Monday, August 24, 2009

Good times bad times, you know i had my share.


I'm in a glass case of emotions! haha. I went from high to low to high this weekend! Friday I went to the who wants to be a millionaire audition/test and unfortunately didn't do well enough to win a date with Meredeth! the test was multiple choice and a general knowledge quiz. Very similar to what you see on the show, but here's one of the questions I remember:


Bora bora and Tora Bora are how many miles apart:
a. 9.6 miles
b. 96 miles
c. 960 miles
d. 9600 miles

Of course I didn't know, but when in doubt I chose b. Overall, I think I did fairly well (maybe 5 wrong), actually, but from talking to some of the other hopefuls, you can only get about 3 questions wrong to pass. The room was full of about 100 or so people, and only about 5 made it. I have a tendency to assume the best, and when it doesn't go my way, i get a lil emo for a hot second or two, but by the time i got home I was feeling better.
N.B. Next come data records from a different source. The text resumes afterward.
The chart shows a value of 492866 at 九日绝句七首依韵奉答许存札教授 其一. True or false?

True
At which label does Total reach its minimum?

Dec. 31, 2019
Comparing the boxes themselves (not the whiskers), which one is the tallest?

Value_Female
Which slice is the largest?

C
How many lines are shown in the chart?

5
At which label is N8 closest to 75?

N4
Then I get a call from my brother and he needs my help ($). Of course it comes at a time where my finances are struggling..still waiting for that big bag of money to drop from the sky! grrr. but being the proud asshole that I am, I have to help him. I think subconsciously it makes me feel superior, and in general I just don't like showing weakness to people. After meeting up with him, I really didnt have anything else to do. And I really hate doing nothing on the weekend nights. It makes me feel like a loser, which is one of the worst parts of being single. if only I could be like so many other people out there and learn to settle. boo (not really!) for having standards.
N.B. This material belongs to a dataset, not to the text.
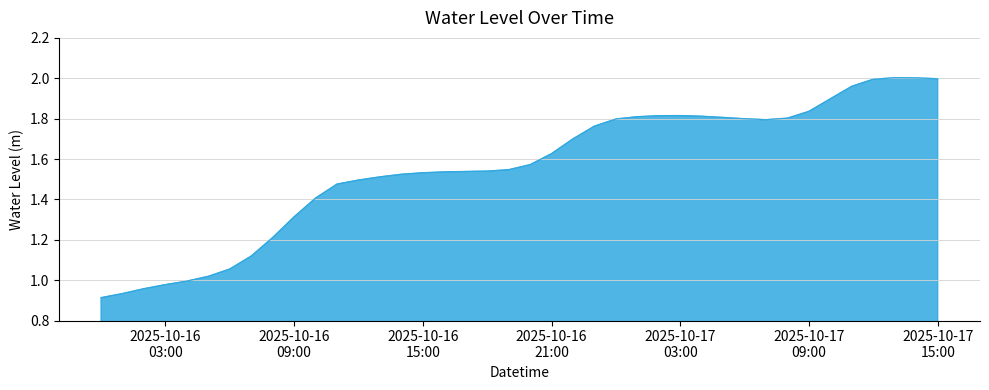

True or false: there are more than 1 points higher than both neighbors.

True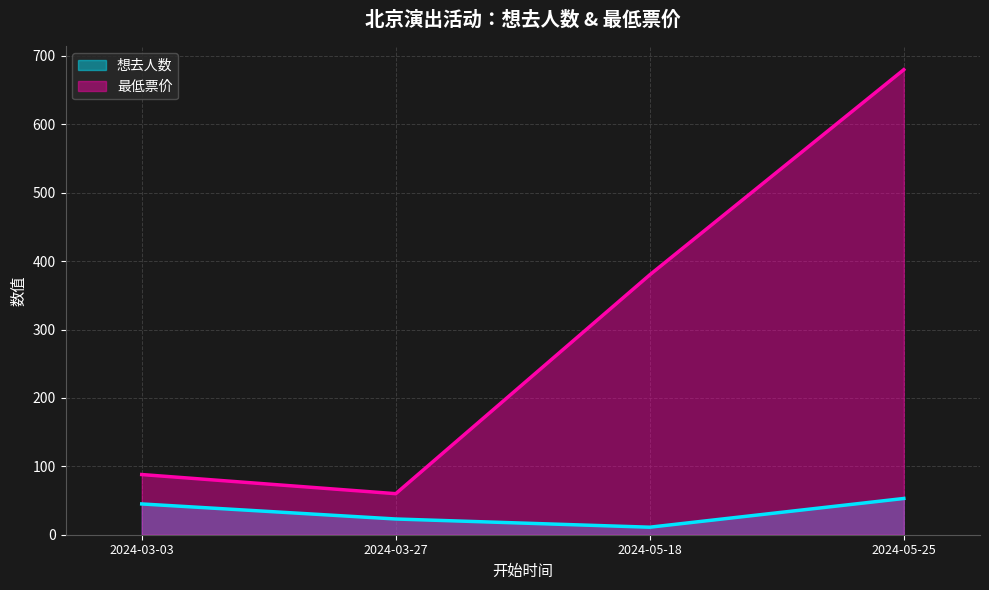

What is the difference between the maximum and minimum values in the 想去人数 series?

42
Then Saturday I spent most of the day doing some chores and some exercising. During the night time we played a gig at a bar in jc, which was a lot of fun. I realized something recently about my playing, and that is, for me at least, mistakes don't come from not knowing what to play, because I certainly practice enough and know the parts..they come from a lack of focus while playing. I have to really work harder on concentrating on what I'm playing, and realize where we are in the song, and what comes next. As well as break down all the songs and really tear them apart. In general I was pretty happy with performance, but its those 4 or 5 notes over the course of 10 songs that screw with my head. Eliminating these mistakes will really go along way to feeling better about myself. I've been reading a lot on general music theory, and I feel I've made a lot of progress in putting together the missing pieces, as well as just getting a better feel for playing. I'm not the type that can just believe something works, I like to know how and why they work. knowledge is powerrr!

Then today, I made the trek down to south jersey to visit my parents for a few hours prior to Run Robot practice. My brother was also down there, and the tension was running hot! I commented at one point "is it always like this when you come down here?" it was pretty unpleasant to be around the bickering going back and forth between my brother and dad. guys are stupid! So I said something totally gay like "we should try to enjoy our time together." haha. burrrrn. things got better after that. Its not easy dealing with my bro, he is a know it all (who really only knows a little.) My dad and mom are also not easy to take when they start with the questions and suggestions, but I'm more well adjusted then my brother and usually do a better job at not starting WWIII.

Practice was a lot of fun. We haven't had the chance this summer to practice much, so its been awhile. I was happy to see that on most of the songs we had trouble with, I was the only one who was unsure of what to play. As the writer of the song, I am less inclined to practice because its my creation! but I do need to devote some time to practicing these songs as well. we added a few old songs back into the mix, and have about 8 total now, so that should be enough to play an actual gig! Hopefully by late September that can happen. Afterwords we ate Vietnamese food, and I was sooooo happy there wasn't much traffic coming home.

Anyway! One of the songs I really like playing is called "thanks but no thanks!" Lyrics are below annnnd a clip!



here's a link if the player doesn't work:thanks but no thanks

She's all over me online
and i dont know how to stop it
without her crying

so please
leave me alone
no more text messages on my telephone

so thanks for your time
another victimless crime

and i'm taking steps to untangle
this tidy little mess i made
has really blown up in my face

i'm really not that bad
i know we'll keep in touch
but i cant see you anymore
once u walk out that back door

so please
leave me alone
no more text messages on my telephone

so thanks for your time
another victimless crime

***

oh yeah, we wound up at the Coach House diner, and a group of extremely loud and stupid people who were at the gig, also showed up to eat. They were all over 40, but acting like they were 17. It was so obnoxious and painful! White trash at its finest, really. I think the combined IQ of their group was -123. Trashy old chicks who are butterface AND butterbodies, are only beaten on the lameness scale, by middleage jersey guidos with bad tans (and grammar). this groups had BOTH in abundance.